Jobs Wanted: Youth in Southeast Europe

October 21, 2013


  • Dušan is a university student who is preparing to grapple with the same challenge facing countless young people in Southeast Europe: unemployment and underemployment.
  • Collectively, the unemployment rate in six countries in Southeast Europe is nearly 35% and nearly 25% of all young people are neither working, nor studying, nor looking for a job.
  • A high-level policy dialogue on youth unemployment recently outlined strategic areas for future engagement on youth unemployment in the region.

Dušan is a student at the University of Belgrade in Serbia. Like many of his classmates, Dušan will be finishing his degree soon and will begin looking for a job. Unfortunately for Dušan, his classmates, and countless other young people looking for work in Albania, Bosnia and Herzegovina, Kosovo, FYR Macedonia, Montenegro, and Serbia – the six countries making up Southeast Europe - the prospect of finding a job is low and the likelihood of sustained unemployed is high.

“I am not overly ambitious career-wise” says Dušan, “I would be very satisfied if my job would make it possible for me to support myself and my family.”

As humble and reasonable as these expectations seem to be, they are nonetheless rather difficult to meet. With an unemployment rate above 20% and a youth unemployment rate of nearly 50%, Dušan’s native Serbia – like all of the six countries in Southeast Europe - continues to grapple with high unemployment, limited growth, and ongoing financial hurdles brought on by the global financial crisis.

Sadly, Dušan’s story is not unique in a region where one out of every four young persons is not working, or studying, or looking for a job - and where the regional unemployment rate is approaching 35%. The labor markets in these six countries are characterized by involuntary unemployment, underemployment, inactivity, and discouragement – especially among people between the ages of 15-24.


“What would be good for me,” says Gazmend, a 24 year old construction technician from Sarajevo, Bosnia and Herzegovina, “is to have a permanent job and insurance.” Even when young people are fortunate enough to find employment, however, the jobs they take are often part-time, temporary, or part of the informal sector - excluding them from benefit systems and other perks.

Declining consumption and investments, along with limited access to finance, are only exacerbating an already difficult situation for young people in the region. Beyond job creation, issues relating to labor regulations, taxation, and skills mismatches, all disproportionately affect youth - particularly young women and those from disadvantaged backgrounds – and lead to increases in unemployment, dissatisfaction, and youth emigration.
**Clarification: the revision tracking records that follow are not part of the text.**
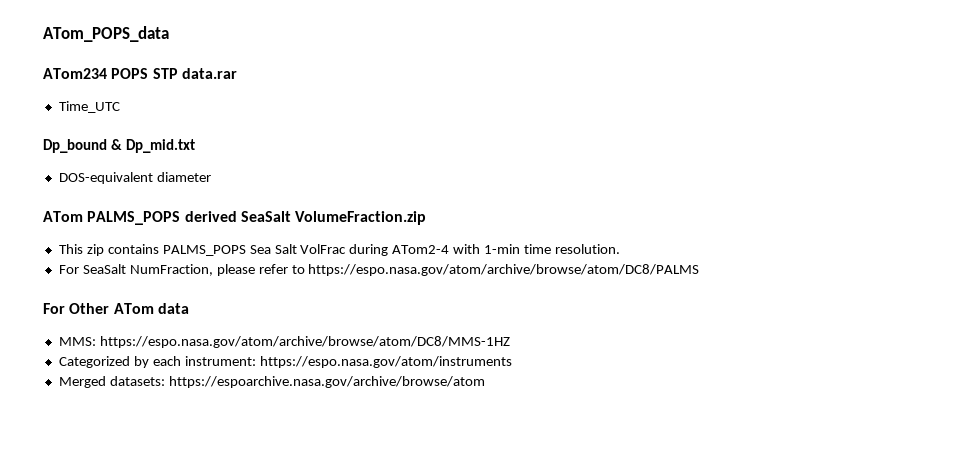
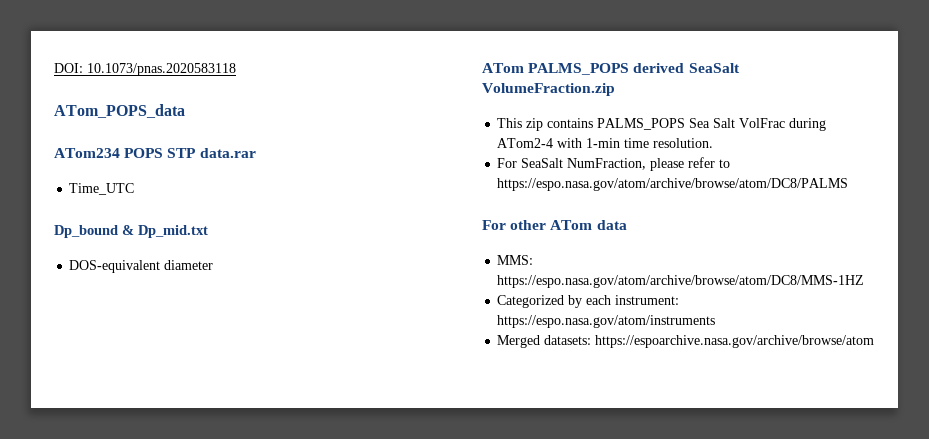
(43, 34) none -> [54,63,236,76] DOI: 10.1073/pnas.2020583118 //
[69,303,110,314] Other -> [510,220,547,230] other

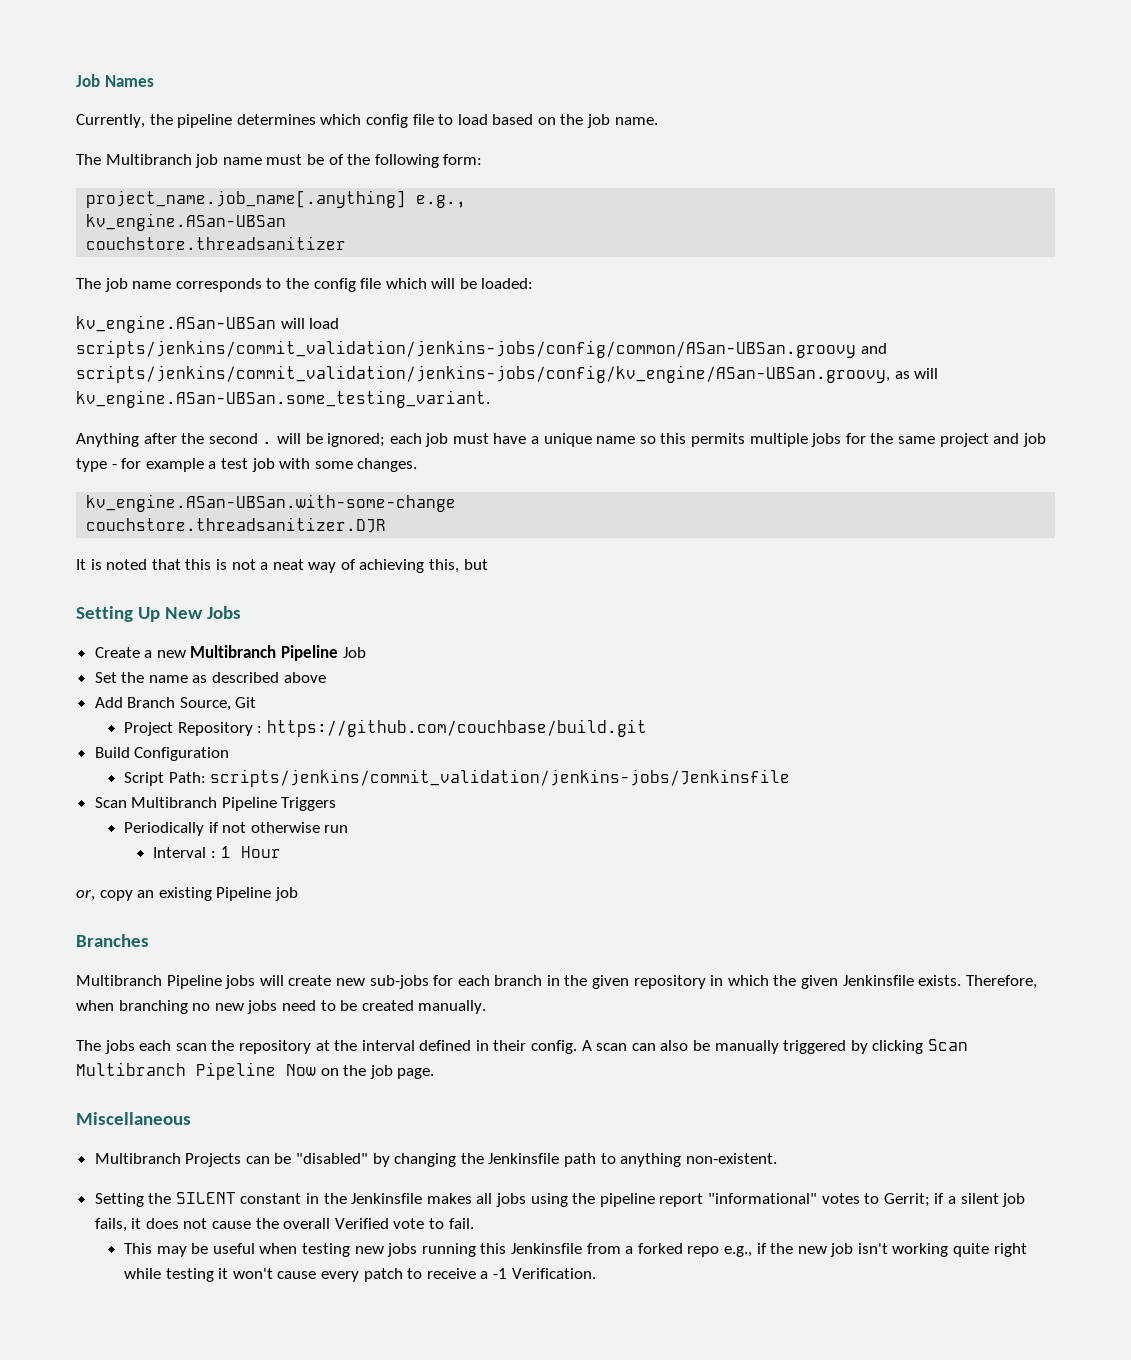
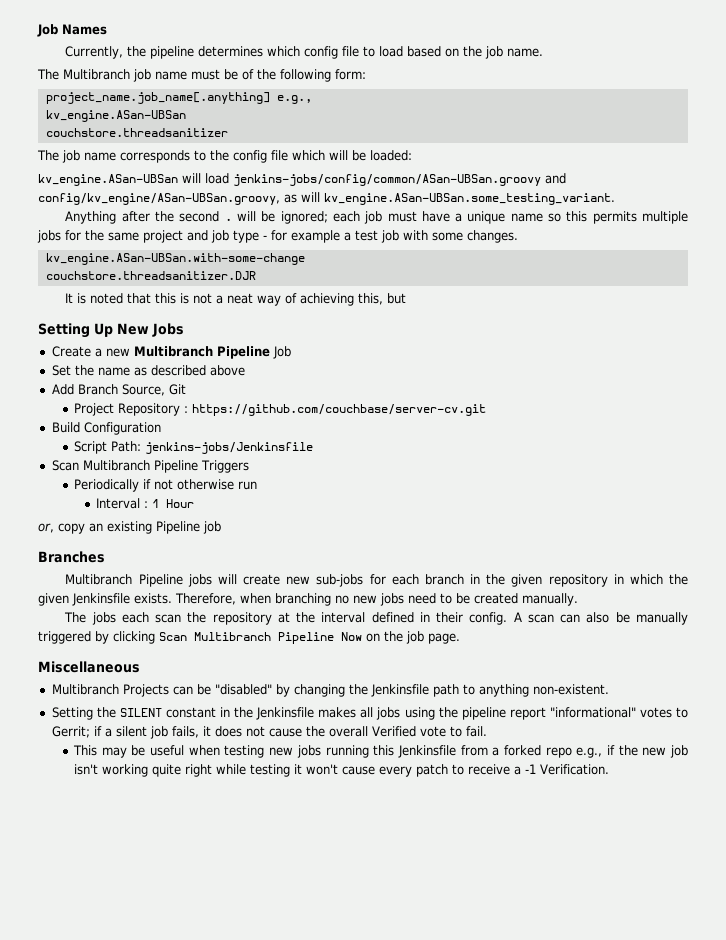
[76,340,887,358] [76,365,890,383] scripts/jenkins/commit_validation/jenkins-jobs/config/common/ASan-UBSan.groovy and scripts/jenkins/commit_validation/jenkins-jobs/config/kv_engine/ASan-UBSan.groovy, -> [233,173,566,186] [38,193,280,205] jenkins-jobs/config/common/ASan-UBSan.groovy and config/kv_engine/ASan-UBSan.groovy,
[266,719,647,737] https://github.com/couchbase/build.git -> [192,404,487,416] https://github.com/couchbase/server-cv.git
[210,769,791,787] scripts/jenkins/commit_validation/jenkins-jobs/Jenkinsfile -> [145,442,314,454] jenkins-jobs/Jenkinsfile

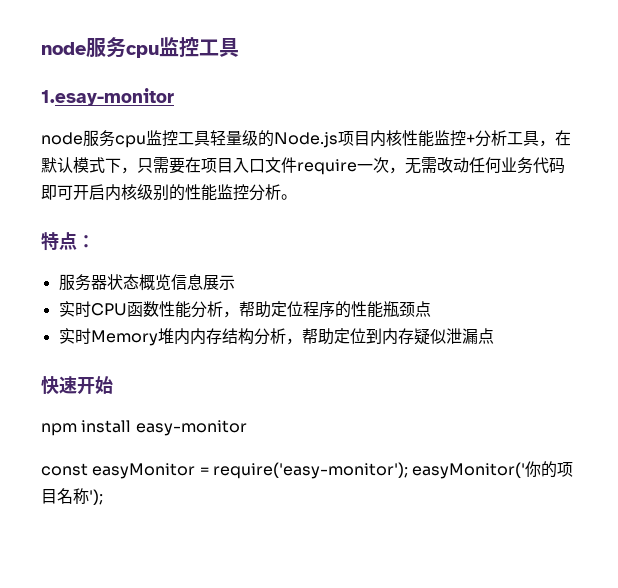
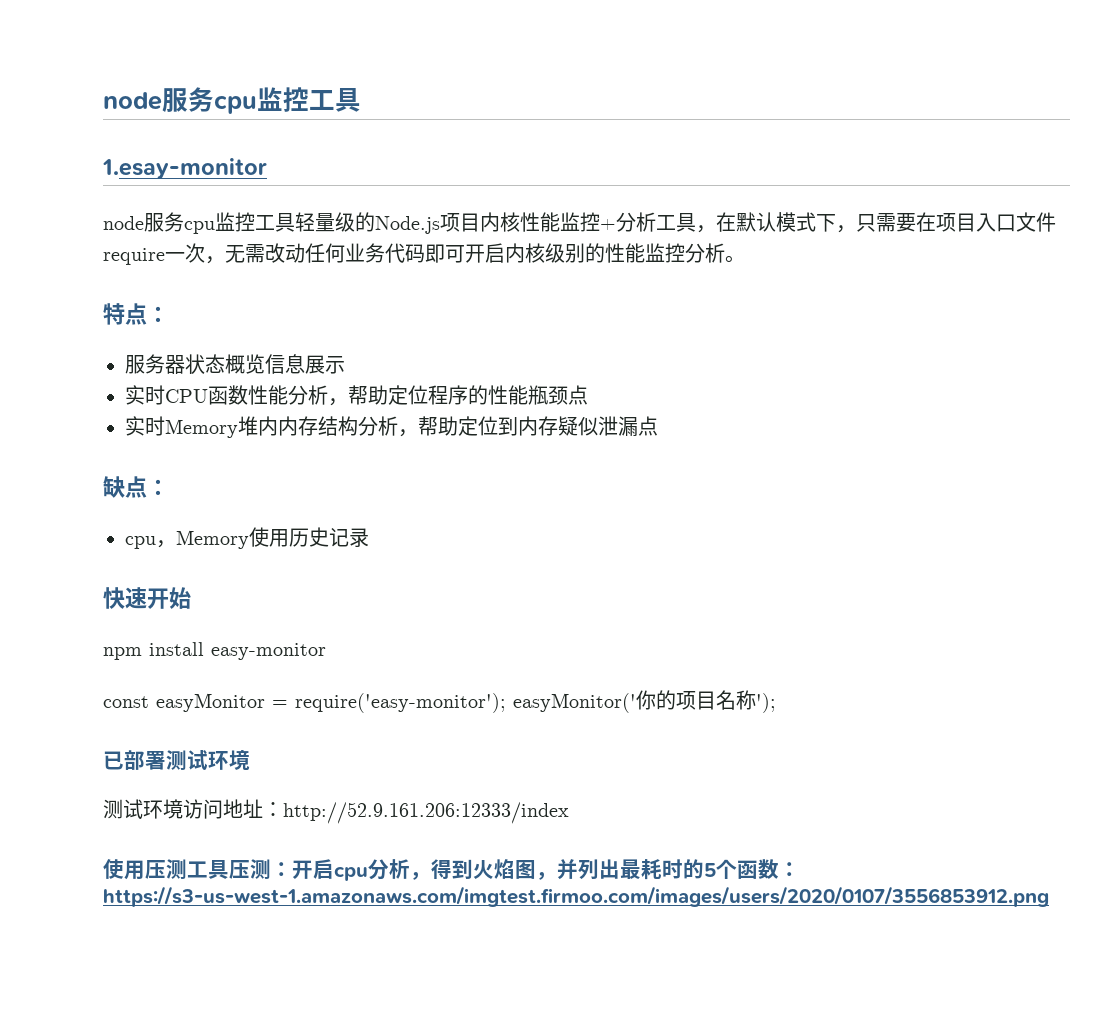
(494, 336) none -> [103,476,169,498] [125,527,369,549] // 缺点： // cpu，Memory使用历史记录
(103, 497) none -> [103,750,250,770] [103,799,569,824] [103,859,800,881] [103,886,1049,907] // 已部署测试环境 // 测试环境访问地址：http://52.9.161.206:12333/index // 使用压测工具压测：开启cpu分析，得到火焰图，并列出最耗时的5个函数：https://s3-us-west-1.amazonaws.com/imgtest.firmoo.com/images/users/2020/0107/3556853912.png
Although this situation has been studied in detail by experts from around the globe and many important national programs have been designed and implemented, the impact of these efforts has been limited and challenges still remain. In response to this ongoing problem of youth unemployment, regional policy makers are working with experts from multilateral organizations, academic institutions, and other spheres to explore further measures that can have a greater impact on the situation throughout Southeast Europe.

Some focus areas of this collaboration include:

  • reforms capable of fostering entrepreneurship;
  • reductions in labor costs associated with young workers (e.g. special regimes for apprenticeships);
  • regulations that protect workers rather than jobs;
  • improvements in primary and secondary education with an increased focus on stronger links between vocational education and private sector needs;
  • the removal of barriers faced by specific sub-populations of youth, such as improved availability of child care for young women and subsidized apprenticeships for youth from disadvantaged backgrounds.

As part of this regional coordination, a high-level policy dialogue on youth unemployment took place on October 21 in Vienna, Austria. This event, organized by the World Bank, the Austrian Finance Ministry, the Vienna Institute for International Economic Studies, and the Global Development Network, brought together senior policy makers from all six countries – including Ministers of Labor, Social Policy and Youth – and representatives from a number of international organizations, think tanks, and youth representatives to analyze lessons from different policies. Participants also outlined critical areas where further analysis, policy development, and action are needed to collectively address the many problems faced by countries and people throughout the region. Follow-up policy design and creation, based on this dialogue, will help ensure that adequate adjustments are made that can help spur economic development in the region – helping  Dušan, Gazmend, and many other youth in the region find gainful employment and begin building a better tomorrow.